6 of 111 comments (clear)

  1. If people will buy it.... by GrnArmadillo · · Score: 5, Insightful

    It's amazing how much effort you can save when you don't take the time to do the job properly. As long as people still buy your product, there's no incentive to actually fix it before it launches.

  2. Software approaching the complexity of the organic by greg_barton · · Score: 4, Insightful

    Software is approaching the complexity of organic life. You know what it means for an organic being to be "finished"?

    So what if our software is constantly changing, and is thus "unfinished"? To be finished means it won't improve. Heck, the whole reason for the existence of open source is the "if it's broken, I can fix it" idea.

    So, why do we need software to be "finished," anyway?
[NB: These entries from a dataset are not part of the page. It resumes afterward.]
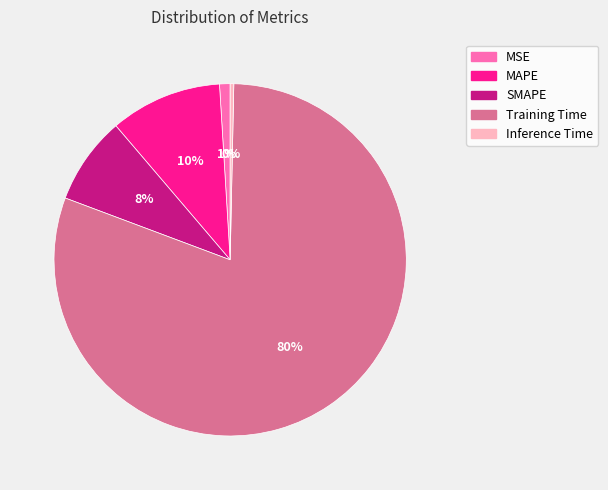

To the nearest percent, what is the average slice percentage?

20%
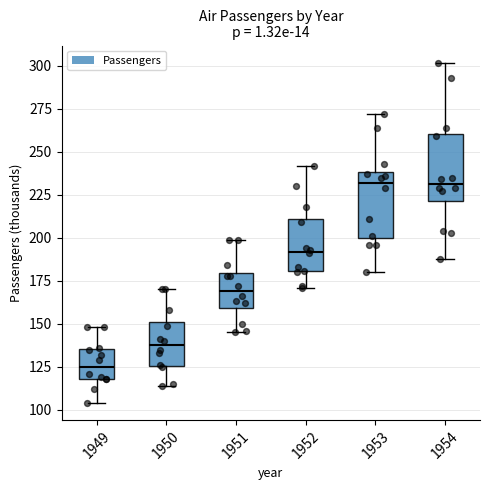

Reading left to right, transcribe this box plot: for each box, give where its median line is, the range the box spans, and where its two whiskers end, as read against the y-axis. The values are not printed on the chart, so give them approximately, as read against the axis.

1949: median 125, box 120 to 135, whiskers 105 to 150
1950: median 140, box 125 to 150, whiskers 115 to 170
1951: median 170, box 160 to 180, whiskers 145 to 200
1952: median 190, box 180 to 210, whiskers 170 to 240
1953: median 230, box 200 to 240, whiskers 180 to 270
1954: median 230, box 220 to 260, whiskers 190 to 300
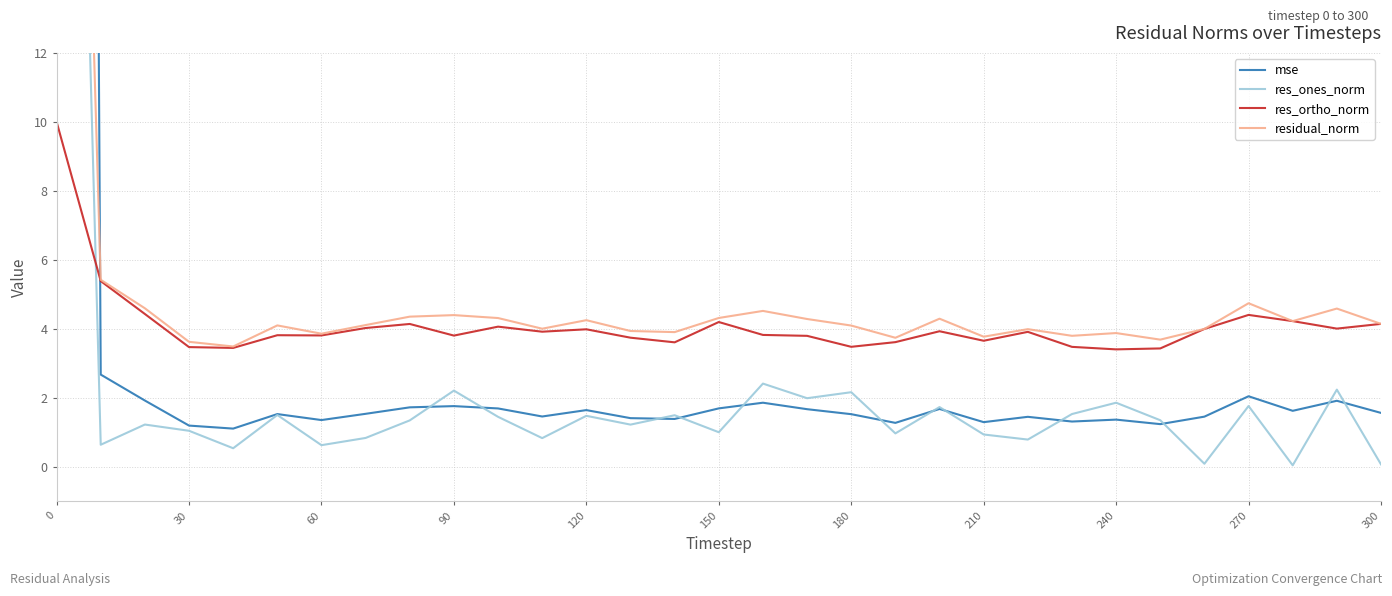

At how many categories does at least one series exceed 63?

1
  3. Re:Software approaching the complexity of the orga by iPaul · · Score: 4, Insightful

    However, we routinely produce complicated systems that have excellant reliability. For example, glass displays on aircraft - which are quite common in commercial jets. They have to undergo a much more rigorous level of testing before they can be shipped because the liability to the manufacturer is huge. What's the liability if your Sony cam-corder stops working in the middle of your once-in-a-lifetime round-the-world vacaction, all because of a software glitch? The problem is not with the software, the problem rests partially with the people that make and test the systems, but mostly with the people who hire/fire developers, designers and engineers. They do silly things like higher cheaper, but less qualified engineers. They make marketings's brain-fart of the day the top priority. (I realize we're using the world's cheapest 16 bit micro-controller - but could you write the software in Java with a Gui so we can demo at Java One?) And they do things like sacrifice testing to make schedule. And they're also the ones that do things like set budgets and deadlines.

    --
    Leave the gun, take the cannoli -- Clemenza, The Godfather
  4. Re:Software approaching the complexity of the orga by MoneyT · · Score: 4, Insightful

    How much does the glass display for an aircraft cost compared to your camera? How much of that cost is testing?

    --
    T Money
    World Domination with a plastic spoon since 1984
  5. The easy answer by earnest+murderer · · Score: 5, Insightful

    Apart from reading every review possible before making a purchase, what strategy do you have, or propose, for not being caught out?"

    Don't buy new products. Seriously, if it is worth buying it will still be on the shelf in six months. Even then I wouldn't buy it until I had read a few *user* reviews, immediately disregarding the top 10%. Check out some forums. Unofficial forums that is, publishers are notorious for nuking negative comments. I do not trust professional reviews. Ever. Even for existing software things can be pretty sketchy for a while. Consider how often Apple manages to botch iTunes, and that's their billion dollar baby. I know it's not what you wanted to hear, but you have to do your due diligence and be patient.

    Frankly I don't see this problem going away until it is legislated away. If the bills concerning paid advertisements (i.e. the Sony PSP blog et.al.) have any teeth and clear consumer friendly rules, then reviews might have some value again. Not a lot, but some. Beyond that, liability is the only thing that's going to reign publishers in.

    --
    Platform advocacy is like choosing a favorite severely developmentally disabled child.
  6. Re:You're Looking at it the Wrong Way by paeanblack · · Score: 4, Insightful

    I'd argue the opposite -- Theres no such thing as a finished product.

    Of course there is, even in the software industry. Consider the software that runs the Voyager probes. It was completed 100% and shipped.

    The issue is not that it's impossible to finish something, it's that 80% done is where the money is. Companies that go overboard on quality either go out of business or get relegated to serving a niche market. Quality is expensive and customers will repeatedly drop their cash on unfinished products that pass the dog and pony show.